> _YOUR TASK_
Please report each line in the material below that includes "intelligenceflowd".

Top of MATERIAL SHOWN

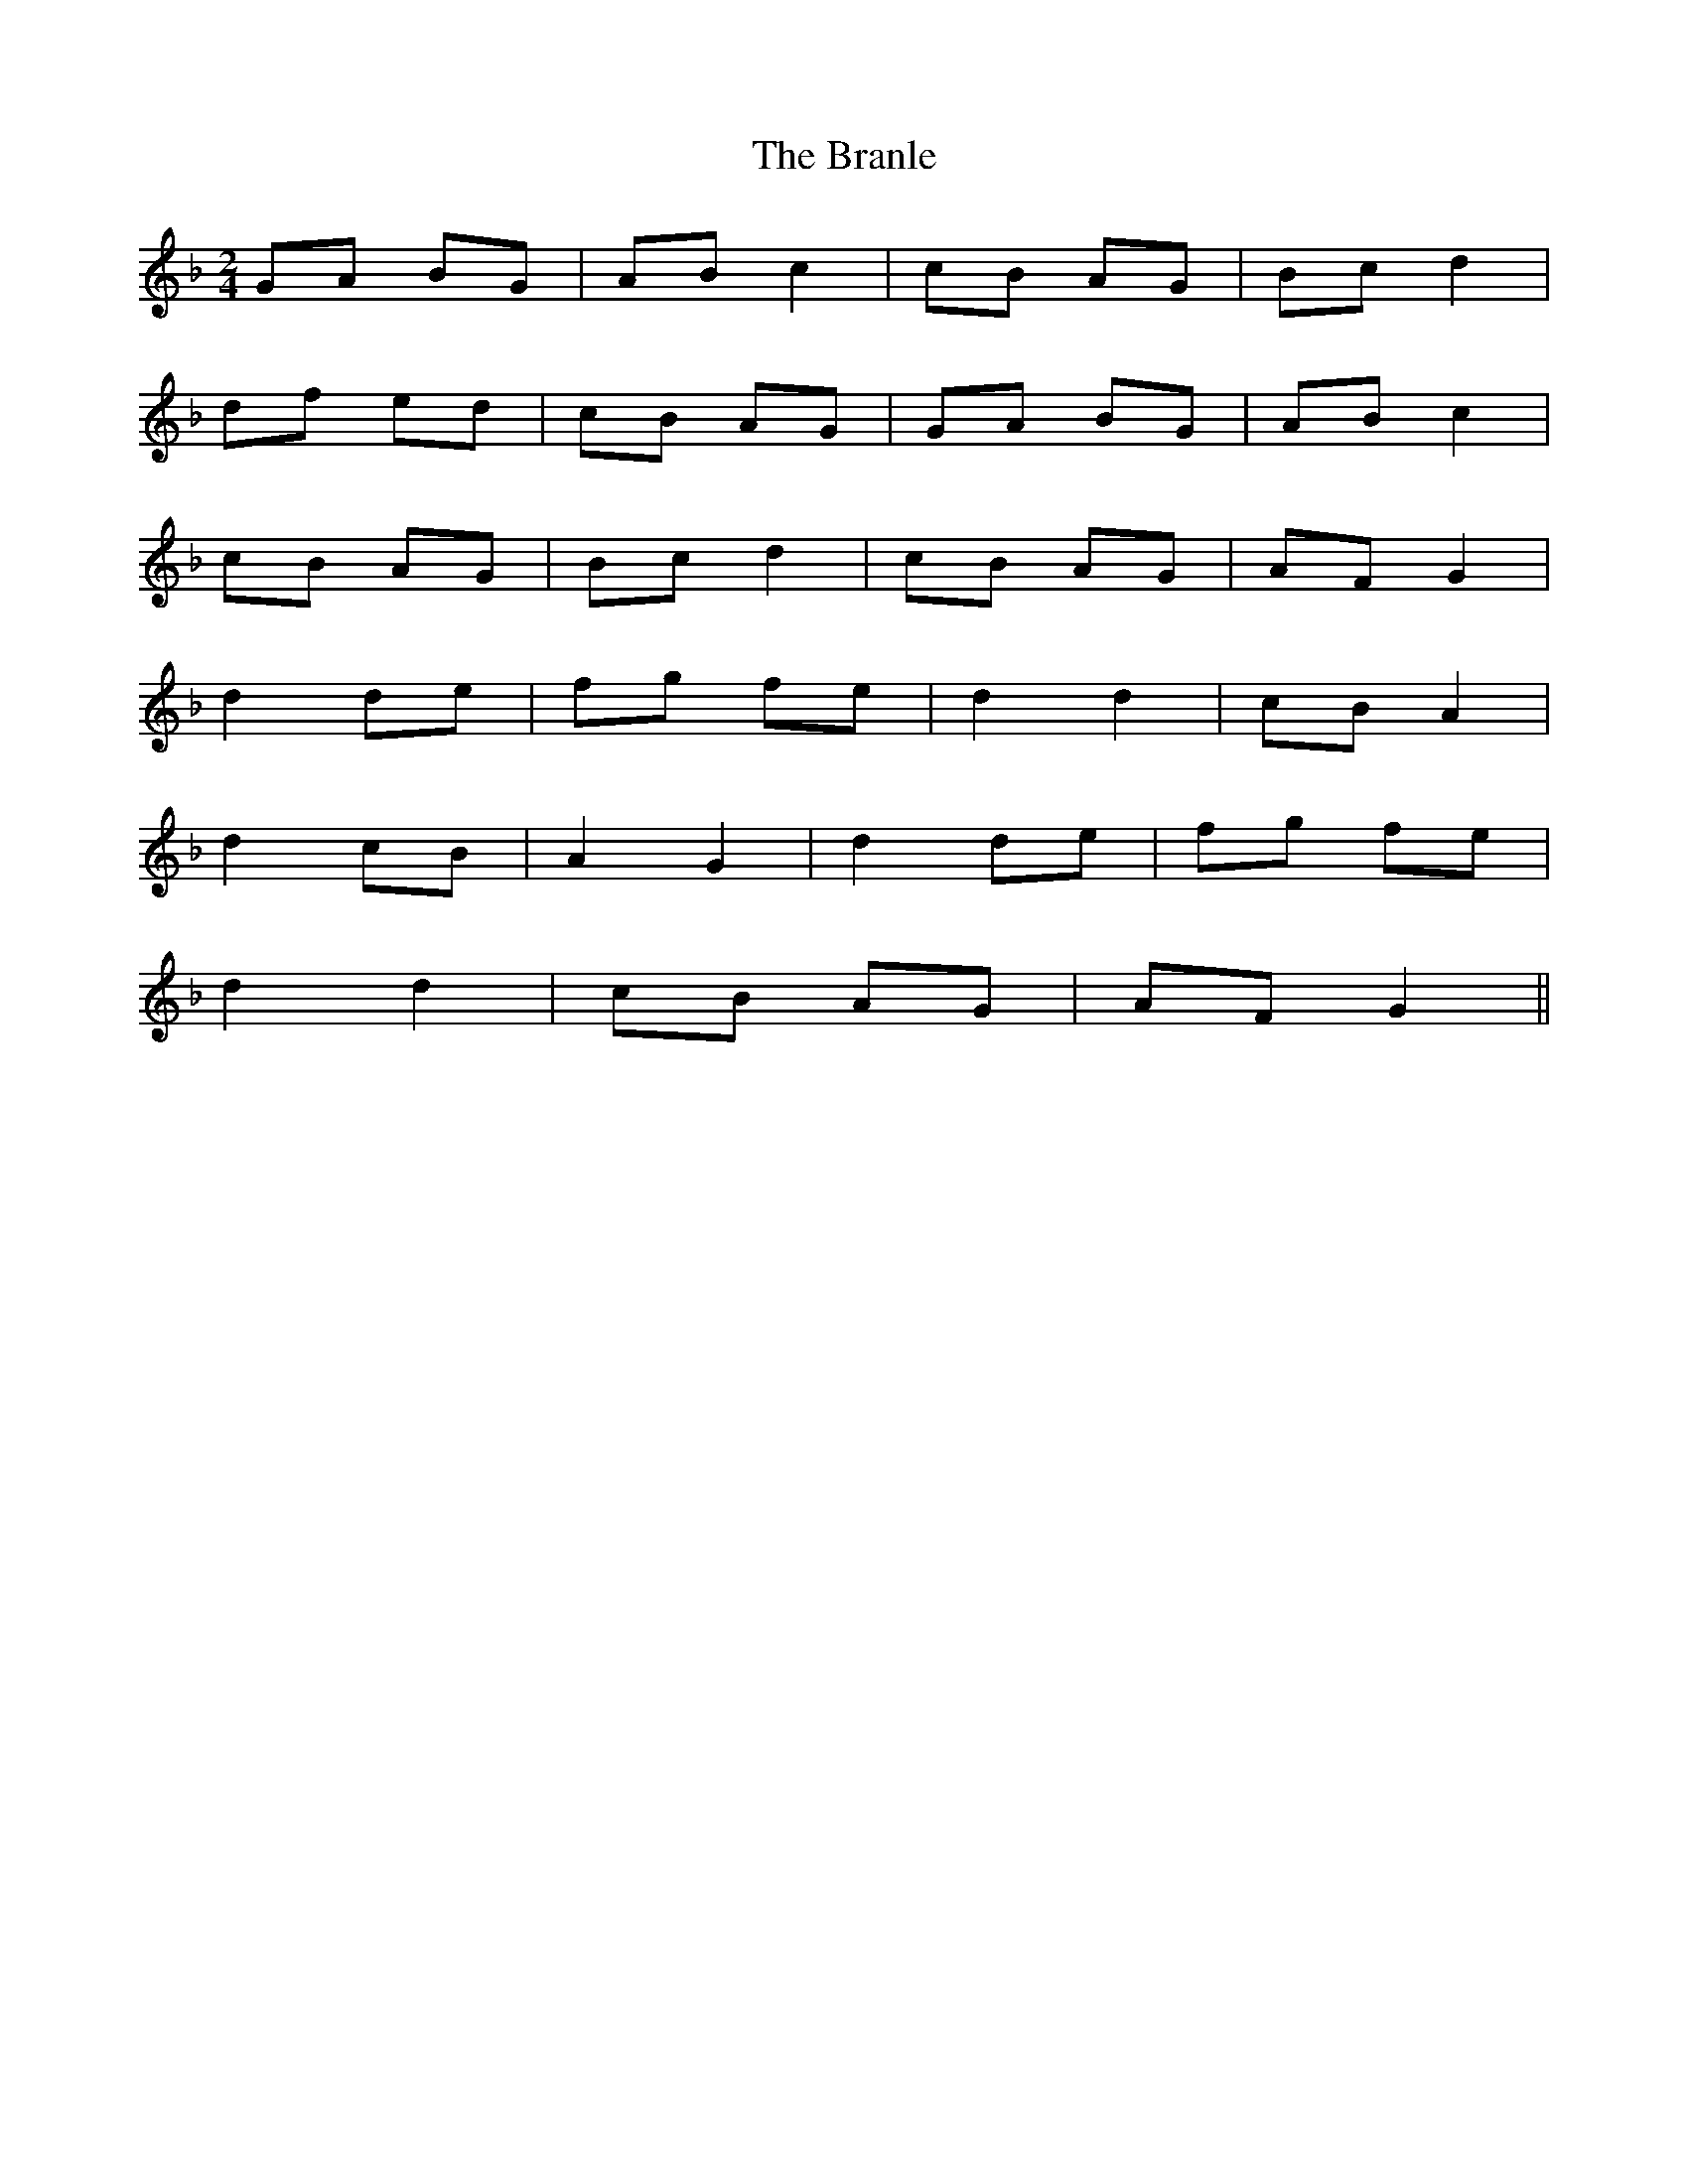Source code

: X: 1
T: Branle, The
Z: Oranaiche
S: https://thesession.org/tunes/2086#setting2086
R: polka
M: 2/4
L: 1/8
K: Gdor
GA BG | AB c2 | cB AG | Bc d2 |
df ed | cB AG | GA BG | AB c2 |
cB AG | Bc d2 | cB AG | AF G2 |
d2 de | fg fe | d2 d2 | cB A2 |
d2 cB | A2 G2 |d2 de | fg fe |
d2 d2 |cB AG | AF G2 ||
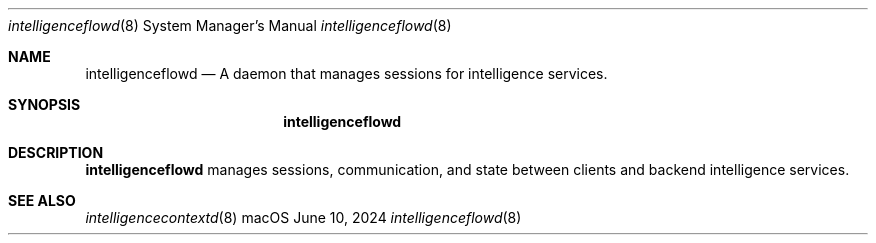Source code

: .Dd June 10, 2024
.Dt intelligenceflowd 8
.Os macOS
.Sh NAME
.Nm intelligenceflowd
.Nd A daemon that manages sessions for intelligence services.
.Sh SYNOPSIS
.Nm
.Sh DESCRIPTION
.Nm
manages sessions, communication, and state between clients and backend intelligence services.
.Sh SEE ALSO
.Xr intelligencecontextd 8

Bottom of MATERIAL SHOWN

> _WRITTEN REPLY_
.Dt intelligenceflowd 8
.Nm intelligenceflowd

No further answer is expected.